First, this follows the pattern of exponential scaling we've documented in model capabilities, training compute, and now output volume. As we reported in our analysis of OpenAI's GPT-4o release, the barrier to generating coherent text has effectively disappeared for most practical purposes. What was once a research demonstration is now a utility.
Second, this milestone has particular significance for technical practitioners. The "steep curve" mentioned likely has two primary drivers: (1) the proliferation of coding assistants like GitHub Copilot (which Microsoft reported had over 1.3 million paid subscribers as of early 2024), and (2) the integration of LLMs into developer workflows through tools like Cursor, Windsurf, and Continue. Code generation represents a massive volume of structured text where AI assistance provides immediate productivity gains.

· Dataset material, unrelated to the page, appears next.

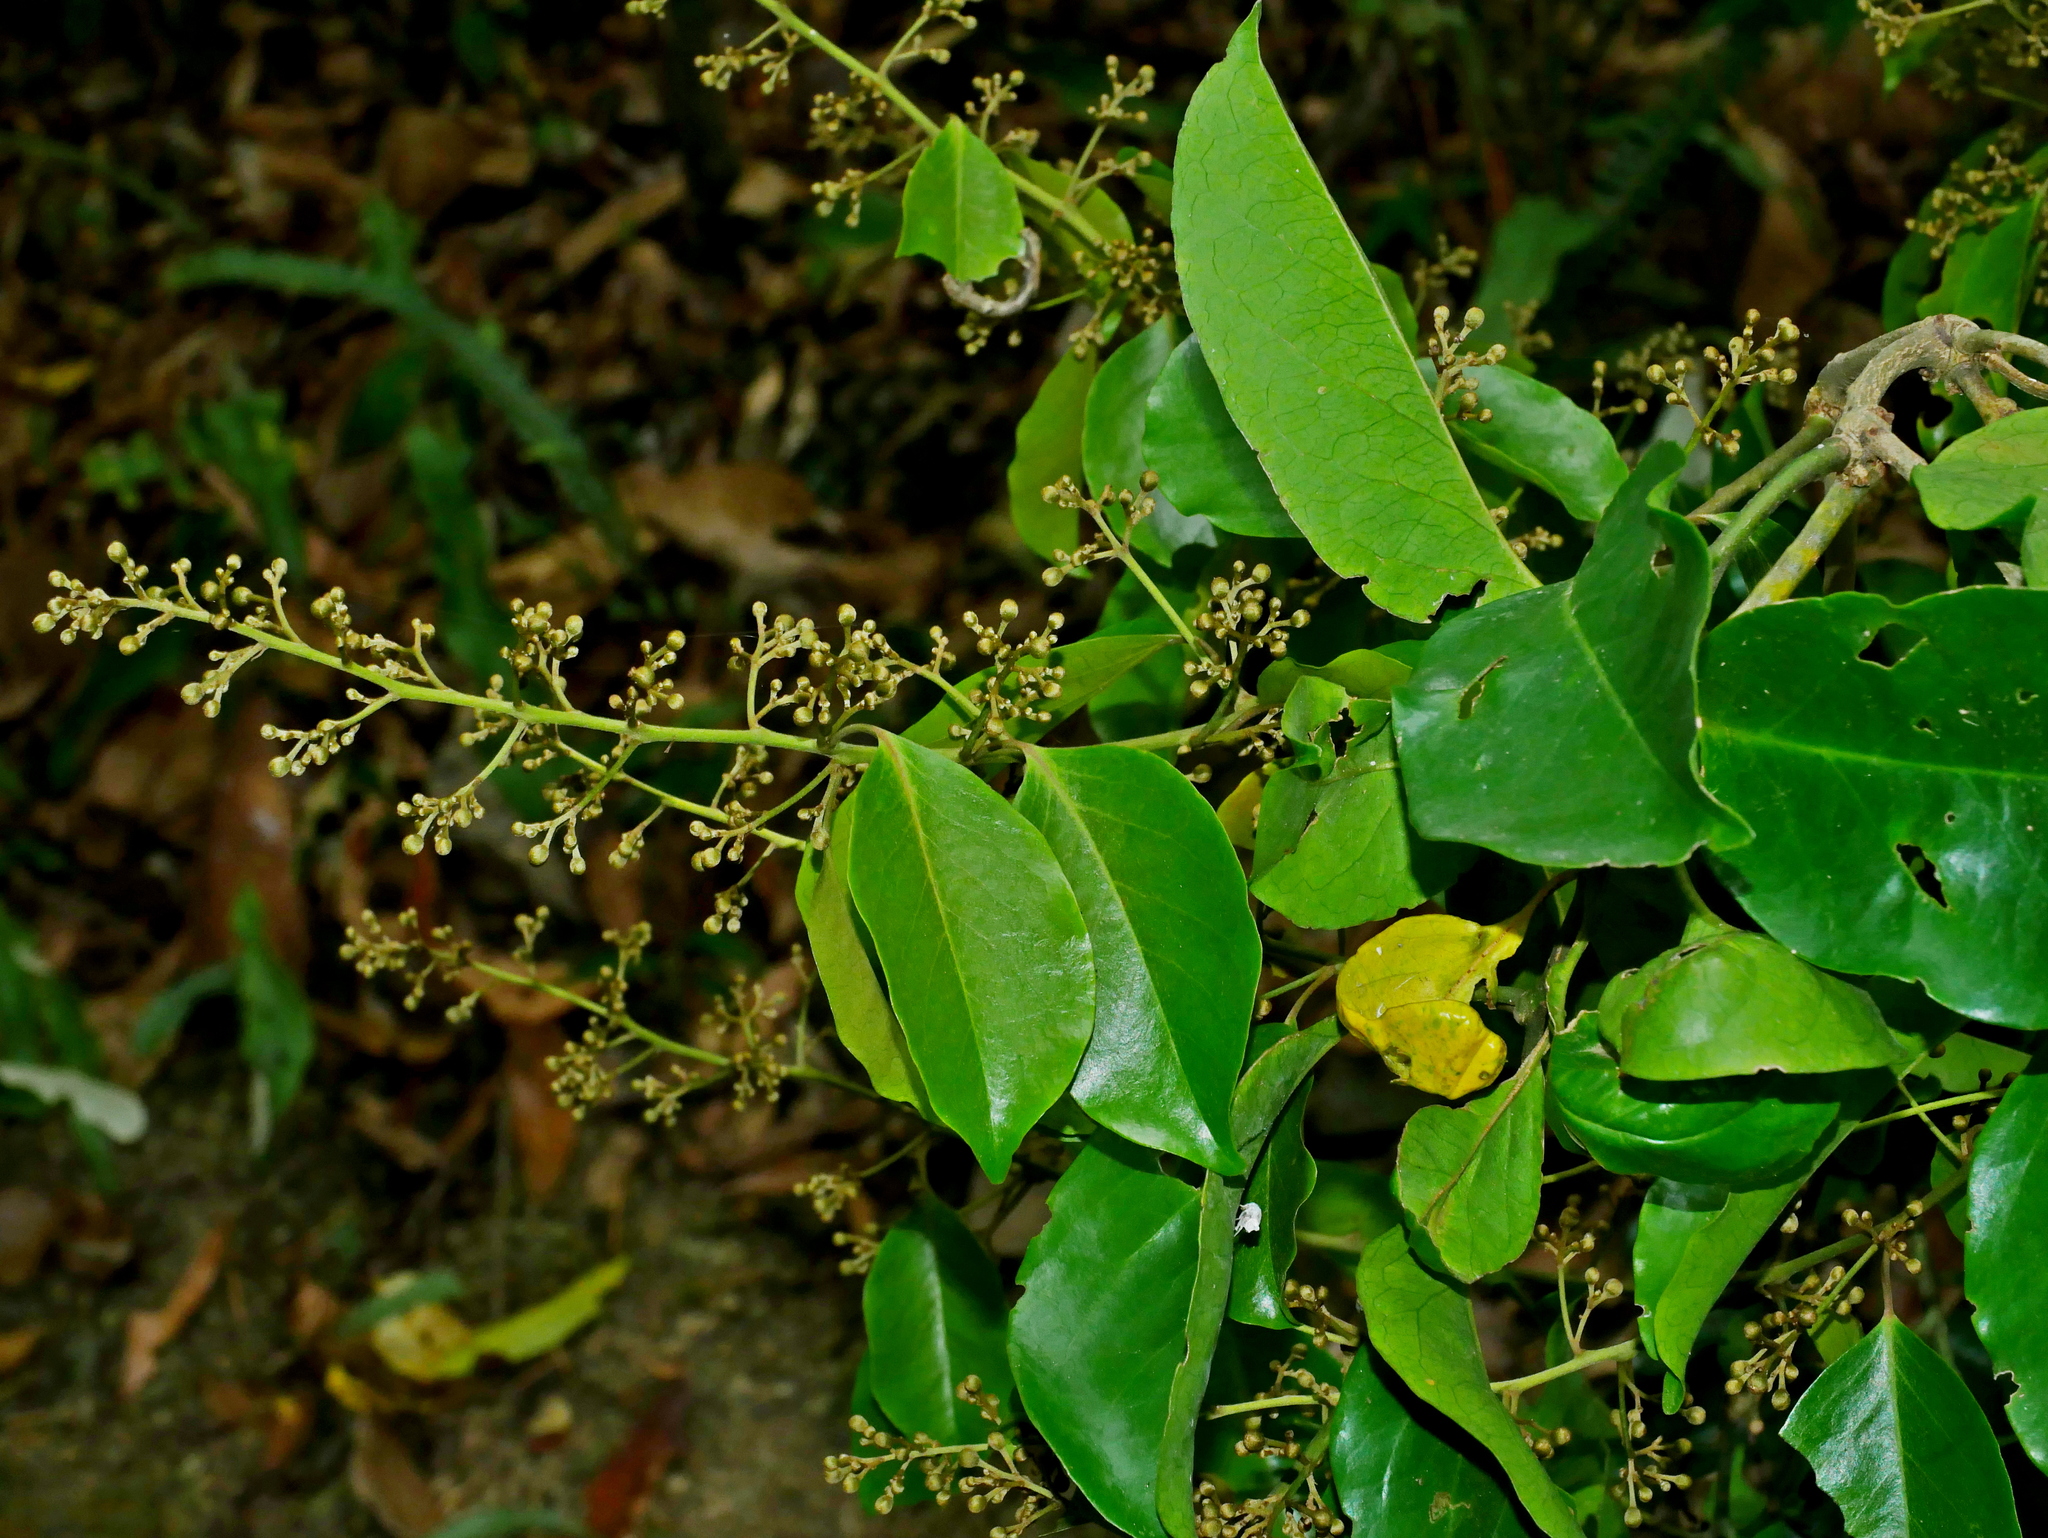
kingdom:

Third, this development creates new technical challenges that our audience faces directly. The increasing volume of AI-generated text affects:
- Training data contamination: Future LLM training runs will inevitably include more AI-generated content, potentially leading to model collapse or quality degradation
- Evaluation difficulty: Benchmarking models becomes harder when test sets may contain AI-generated examples
- Toolchain adaptation: Development tools need to evolve to handle mixed human-AI authorship and attribution
Practically, engineering teams should be implementing provenance tracking for AI-generated code and documentation, establishing clear policies about AI use in production systems, and considering how AI-generated content affects their own model training pipelines.

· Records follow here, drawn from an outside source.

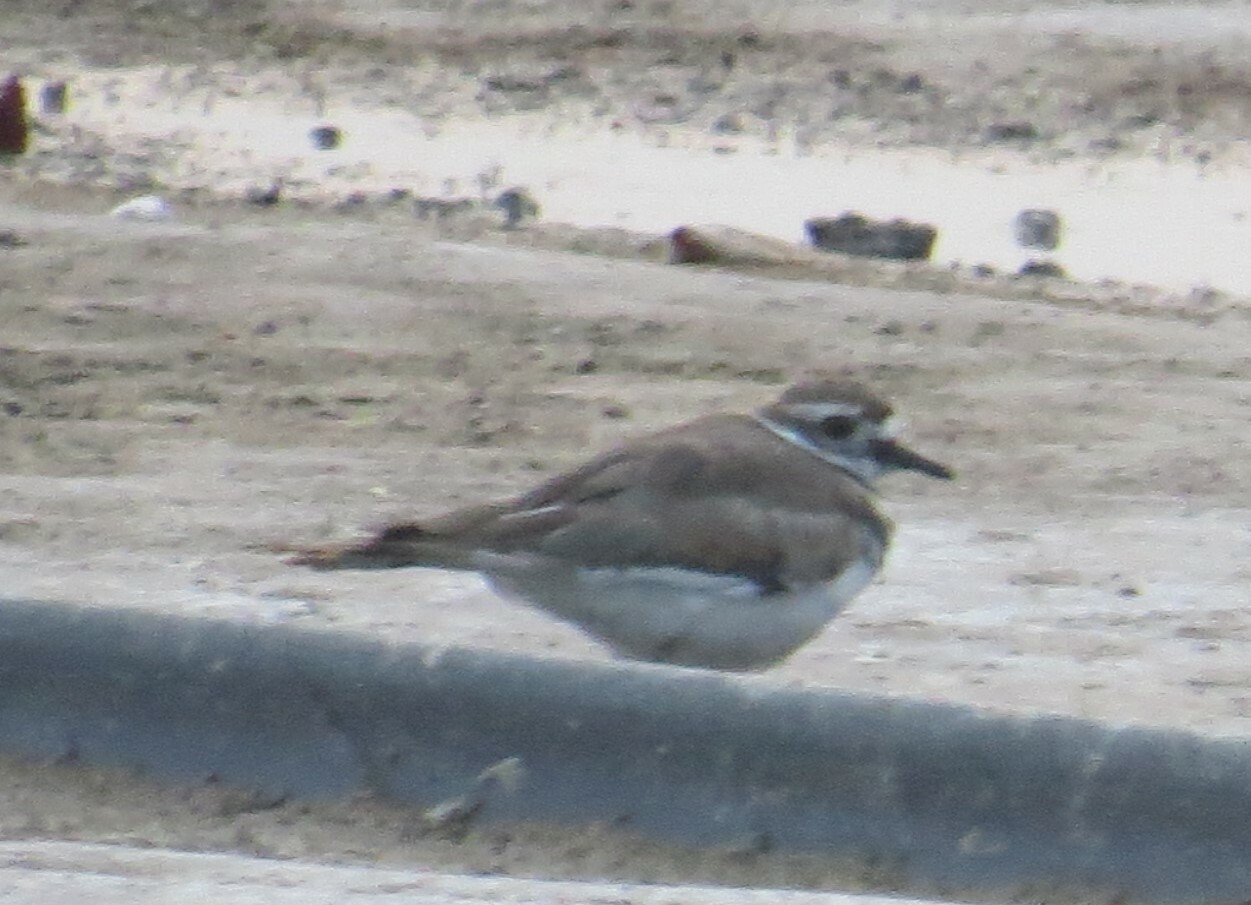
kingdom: Animalia
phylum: Chordata
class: Aves
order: Charadriiformes
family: Charadriidae
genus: Charadrius
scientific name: Charadrius vociferus
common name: Killdeer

Frequently Asked Questions
How was this AI vs. human text volume measured?
The original source doesn't specify methodology, but such measurements typically aggregate data from: API call volumes to major LLM providers, usage statistics from popular AI writing tools, analysis of web content creation patterns, and estimates of human writing output based on internet usage statistics and professional writing metrics.
Does this mean AI writes better than humans?
No. This milestone measures volume, not quality. While AI excels at certain types of formulaic, technical, or repetitive writing, human writers still dominate in creative expression, original research, nuanced argumentation, and culturally contextual writing. The metric is about quantity, not capability.
What are the main sources of AI-generated text?
The largest contributors are likely: (1) programming/code generation tools, (2) customer service chatbots and email automation, (3) content marketing and SEO article generation, (4) social media management tools, and (5) academic/scientific writing assistants. Code generation alone represents billions of tokens daily.
How will this affect content detection and moderation?
Detection becomes increasingly difficult as models improve and volume increases. Most current detection tools have high error rates, especially for edited or hybrid human-AI content. This creates challenges for academic integrity, content moderation, and information authenticity that lack technical solutions.
Should developers be concerned about training on AI-generated code?
Yes, this is an emerging concern. Training future models on AI-generated code without careful filtering could lead to "model collapse" where quality degrades over generations. Teams should consider the provenance of their training data and implement safeguards against excessive AI-generated content in their datasets.